DirtyFrag is a newly disclosed Linux kernel vulnerability allowing local privilege escalation to root across all major distributions, and it was dropped publicly before the coordinated patch window closed. If you run Linux anywhere — servers, WSL, containers — this needs patching now. The Phoronix writeup has the technical details and patch status.

No. 17AI Tools

Natural Language Autoencoders Produce Unsupervised Explanations of LLM Activations

Anthropic's interpretability team publishes a new technique using natural language autoencoders to produce human-readable explanations of what individual neurons and circuits inside LLMs are actually doing — without supervision. This is the kind of mechanistic interpretability work that could eventually make AI systems more auditable and trustworthy. Dense but landmark.

No. 18AI ToolsApplies to you

Amp, Rebuilt - Amp

Amp announces a major rebuild of its AI coding agent — new architecture, tighter IDE integration, and a focus on long-horizon agentic tasks. It's positioning itself as a direct competitor to Claude Code and Cursor for developers who want a coding agent that can handle multi-step refactors. Worth a look if you're evaluating your AI dev toolchain.

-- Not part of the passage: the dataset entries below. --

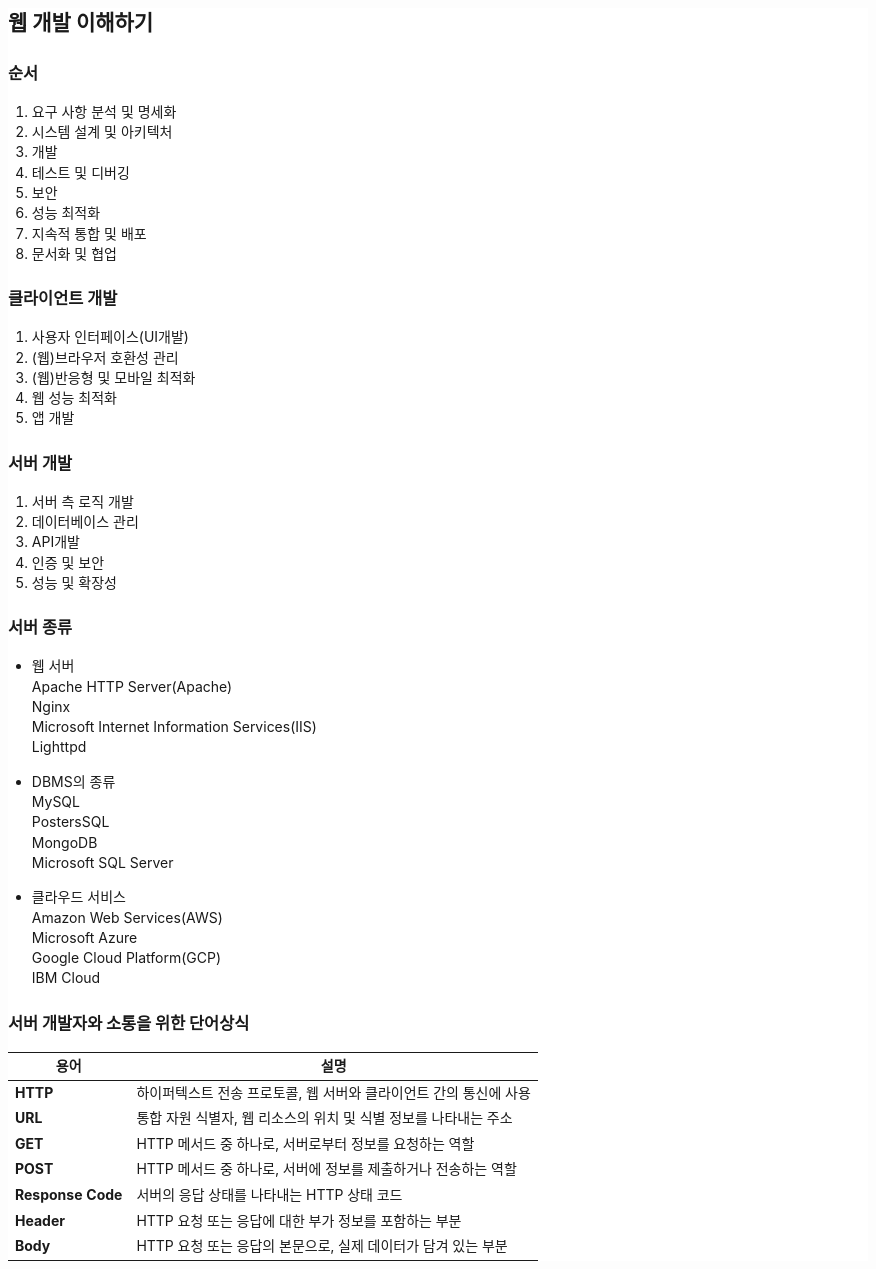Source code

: ## 웹 개발 이해하기

### 순서
1. 요구 사항 분석 및 명세화
2. 시스템 설계 및 아키텍처
3. 개발
4. 테스트 및 디버깅
5. 보안
6. 성능 최적화
7. 지속적 통합 및 배포
8. 문서화 및 협업

### 클라이언트 개발
1. 사용자 인터페이스(UI개발)
2. (웹)브라우저  호환성 관리
3. (웹)반응형 및 모바일 최적화
4. 웹 성능 최적화
5. 앱 개발

### 서버 개발
1. 서버 측 로직 개발
2. 데이터베이스 관리
3. API개발
4. 인증 및 보안
5. 성능 및 확장성

### 서버 종류
- 웹 서버\
	Apache HTTP Server(Apache)\
	Nginx\
	Microsoft Internet Information Services(IIS)\
	Lighttpd

- DBMS의 종류\
	MySQL\
	PostersSQL\
	MongoDB\
	Microsoft SQL Server

- 클라우드 서비스\
	Amazon Web Services(AWS)\
	Microsoft Azure\
	Google Cloud Platform(GCP)\
	IBM Cloud
  

### 서버 개발자와 소통을 위한 단어상식

|용어|설명|
|---|---|
|**HTTP**|하이퍼텍스트 전송 프로토콜, 웹 서버와 클라이언트 간의 통신에 사용|
|**URL**|통합 자원 식별자, 웹 리소스의 위치 및 식별 정보를 나타내는 주소|
|**GET**|HTTP 메서드 중 하나로, 서버로부터 정보를 요청하는 역할|
|**POST**|HTTP 메서드 중 하나로, 서버에 정보를 제출하거나 전송하는 역할|
|**Response Code**|서버의 응답 상태를 나타내는 HTTP 상태 코드|
|**Header**|HTTP 요청 또는 응답에 대한 부가 정보를 포함하는 부분|
|**Body**|HTTP 요청 또는 응답의 본문으로, 실제 데이터가 담겨 있는 부분|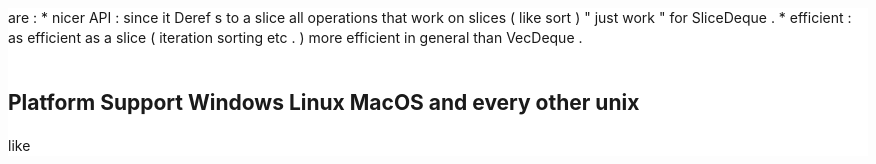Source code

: are
:
*
nicer
API
:
since
it
Deref
s
to
a
slice
all
operations
that
work
on
slices
(
like
sort
)
"
just
work
"
for
SliceDeque
.
*
efficient
:
as
efficient
as
a
slice
(
iteration
sorting
etc
.
)
more
efficient
in
general
than
VecDeque
.
#
#
Platform
Support
Windows
Linux
MacOS
and
every
other
unix
-
like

No. 19Dev ToolsApplies to you

Scroll-Driven Animations • Josh W. Comeau

Josh W. Comeau's signature deep-dive treatment applied to the new CSS Animation Timeline API — the native way to create scroll-driven animations without any JavaScript. The interactive demos are exceptional and the explanations are beginner-accessible. If you're building Angular/TypeScript frontends, this is a CSS superpower you can ship today.

No. 20Dev ToolsApplies to you

Potential Consequences of Using Postgres as a Job Queue

A thorough technical breakdown of what actually goes wrong when you use PostgreSQL as a job queue — covering table bloat, lock contention, LISTEN/NOTIFY limits, and visibility edge cases. The "just use Postgres" instinct is common in .NET/TypeScript backends, but this post is a sober reminder of where the cracks appear under load. Practical and well-evidenced.